6. The method of claim 1, wherein the system model comprises a topology management module, a traffic management module, and a queue management module; wherein,

wherein n is _src,k ,n _dst,k E V represents the communication flow f respectively _k Is provided with a source node, a destination node,indicating the size of the communication stream, P _k ∈N ^* Representing the period of the communication stream τ _k ∈R ⁺ Representing the maximum allowable delay, delta, of a communication stream _k Representing priority of communication flows, and

q _i ＝{q _i，1 ，q _i，2 ，…,q _i，p }

wherein q _i,p Representing node v _i Is the p-th priority queue of (c).

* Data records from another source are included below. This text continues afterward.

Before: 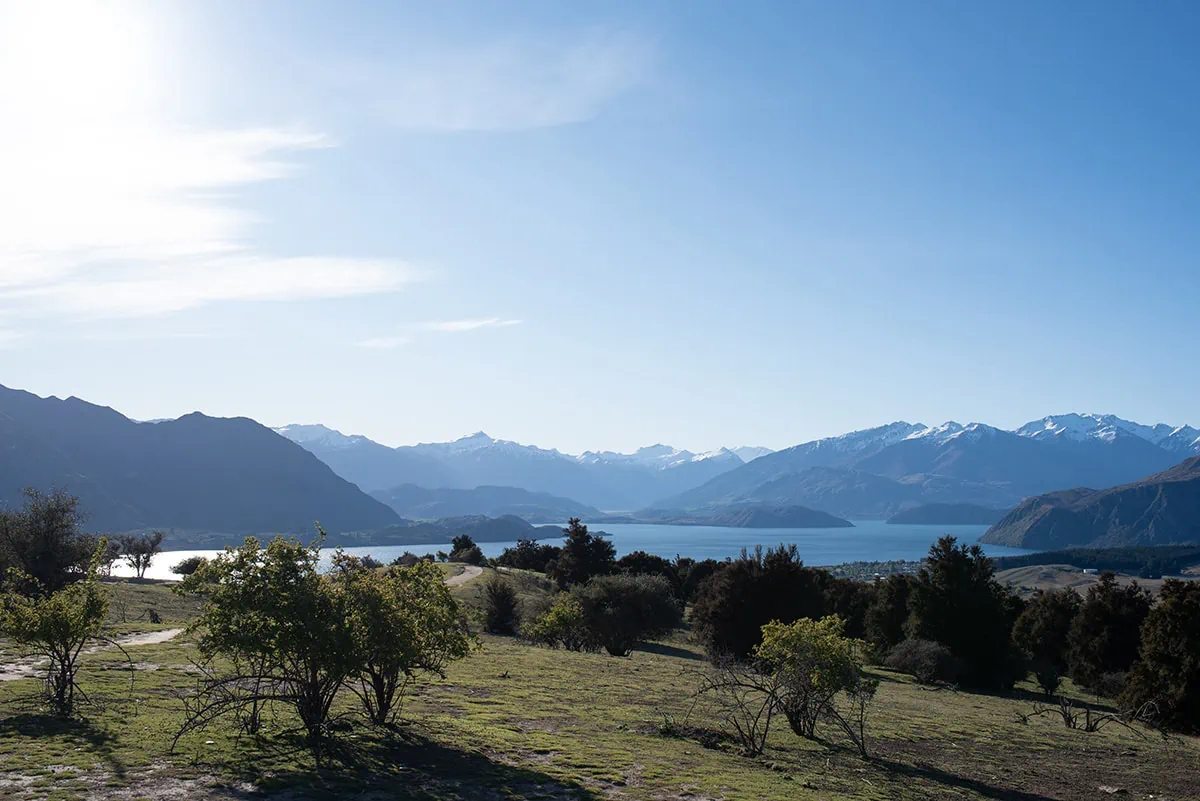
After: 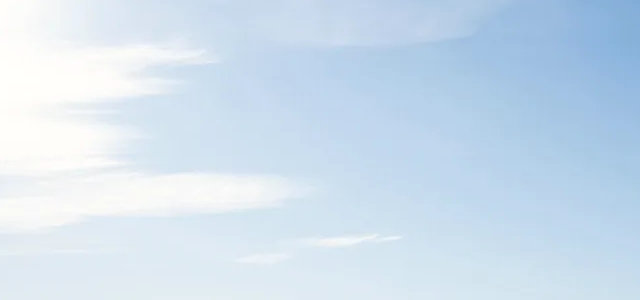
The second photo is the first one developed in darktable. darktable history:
exposure: black level correction 0.001, compensate exposure bias true, compensate highlight preservation false
color calibration: x 0.341, y 0.355, temperature 5138.59 K
crop: left 10.061%, top 10.603%, right 36.578%, bottom 51.878%
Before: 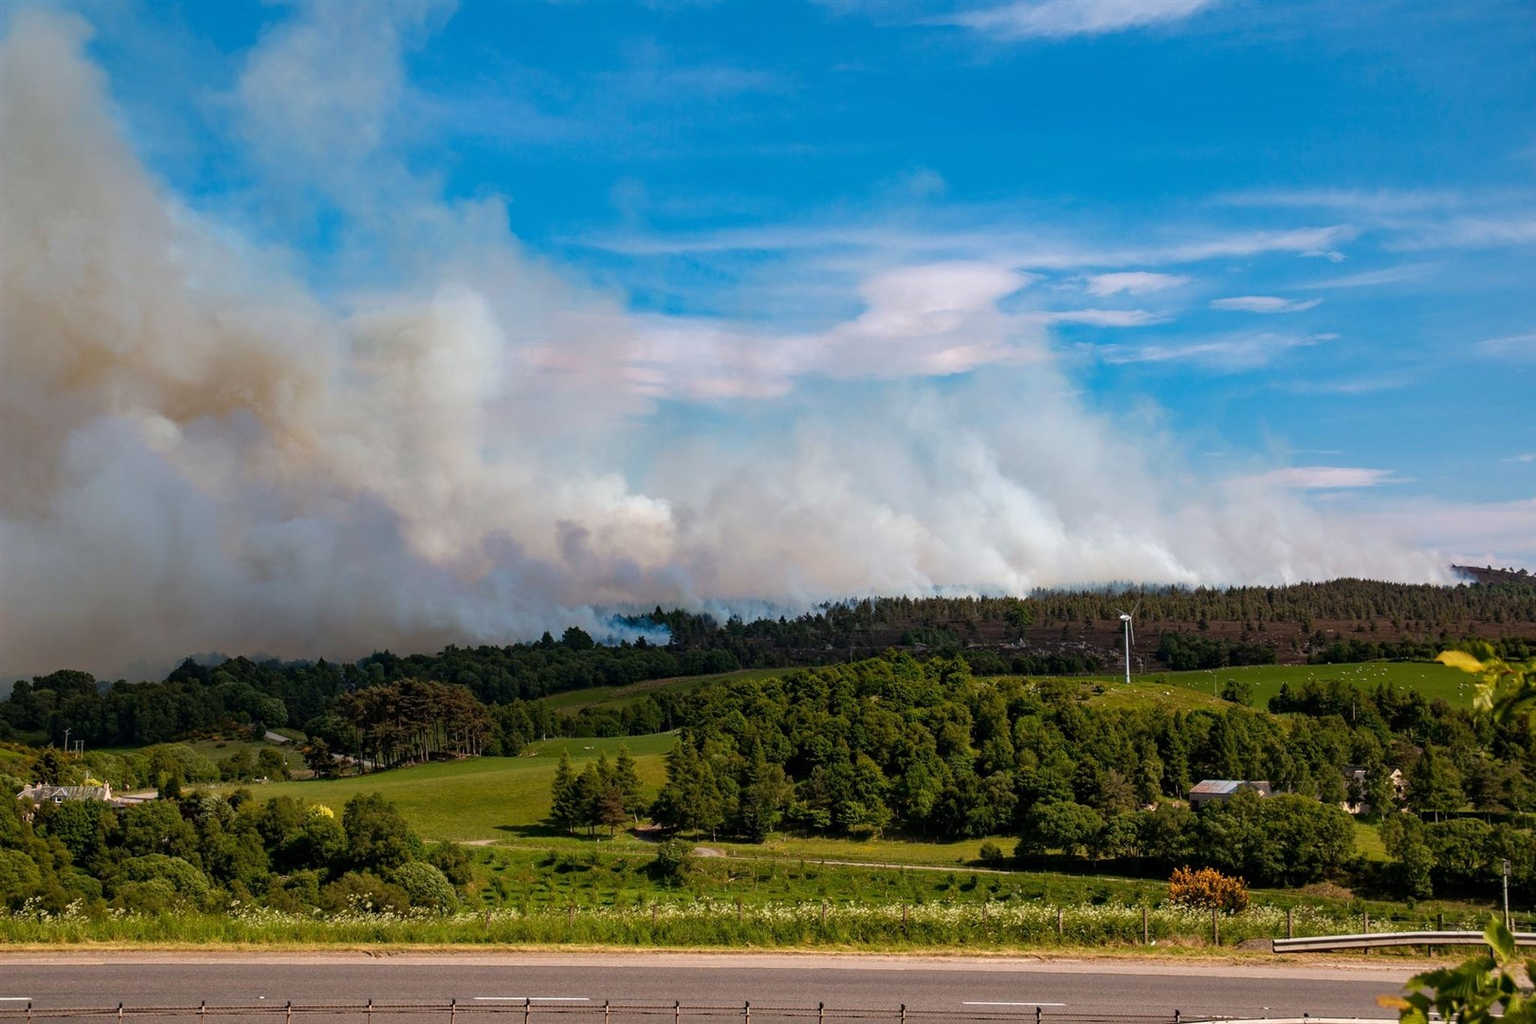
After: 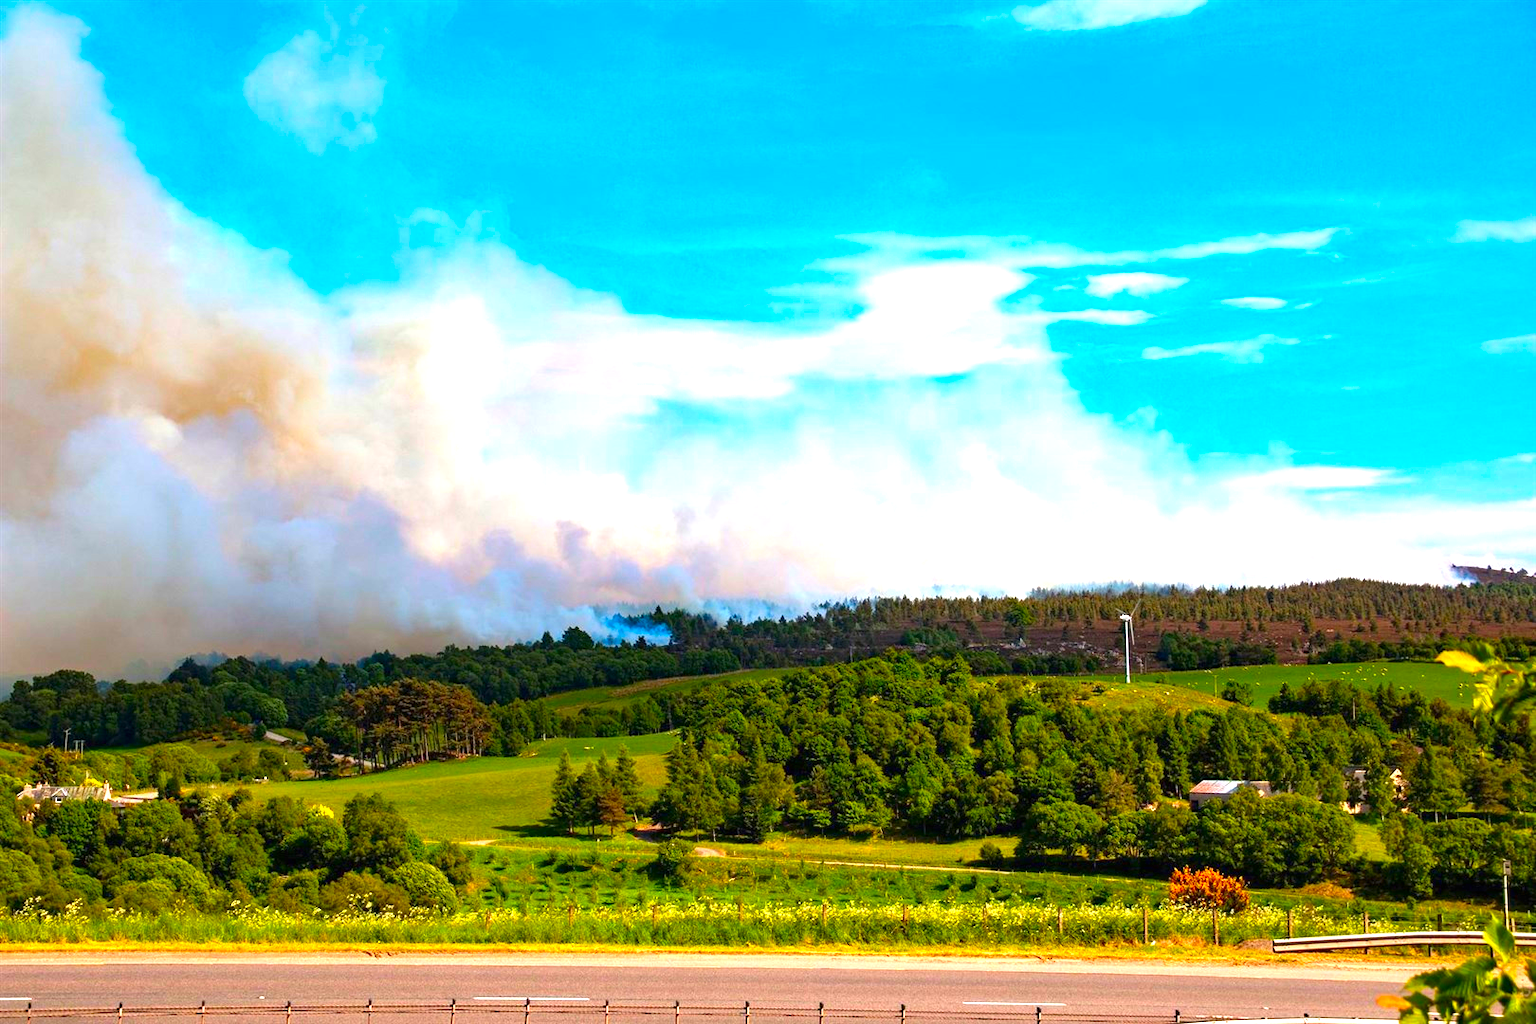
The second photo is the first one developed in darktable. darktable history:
exposure: black level correction 0, exposure 1.2 EV, compensate highlight preservation false
color correction: highlights b* -0.02, saturation 1.81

7. A TSN network joint routing and flow distribution device, comprising:

and a data processing module: the controller is used as an intelligent agent, based on the Markov decision model, the minimum end-to-end average time delay of the communication flow under the constraint condition is used as an optimization target, and a routing strategy of the communication flow is obtained by utilizing a DQN algorithm; the constraintThe conditions are represented by the following formula: subject to Wherein (1)>Representing the end-to-end delay in the transmission of a communication stream from a source node to a destination node, t representing the time slot, f _k Representing communication flow, F _TT Representing a set of time triggered TT flows, τ _TT Represents the maximum value of the end-to-end delay of TT flow, τ _AVB Representing the maximum value of the end-to-end delay of audio bridging AVB traffic, F _AVB Representing a set of AVB traffic, T representing a communication period, F _BE Represents the set of best effort BE traffic, +.>Indicating the link capacity used by the communication flow from node i to node j, u _ij Representing the link capacity from node i to node j; the optimization objective is represented by the following formula: />Wherein omega ₁ And omega ₂ For the weight, represent the optimization trend, and ω ₁ +ω ₂ =1, t' represents all slots in the communication period, +.>Normalized mean delay representing TT traffic at time slot t, < >>Representing the normalized average time delay of the AVB flow under the time slot t;

8. An electronic device comprising a memory, a processor and a computer program stored on the memory and executable on the processor, wherein the processor implements the method of any one of claims 1 to 6 when the program is executed by the processor.

9. A non-transitory computer readable storage medium storing computer instructions for causing a computer to perform the method of any one of claims 1 to 6.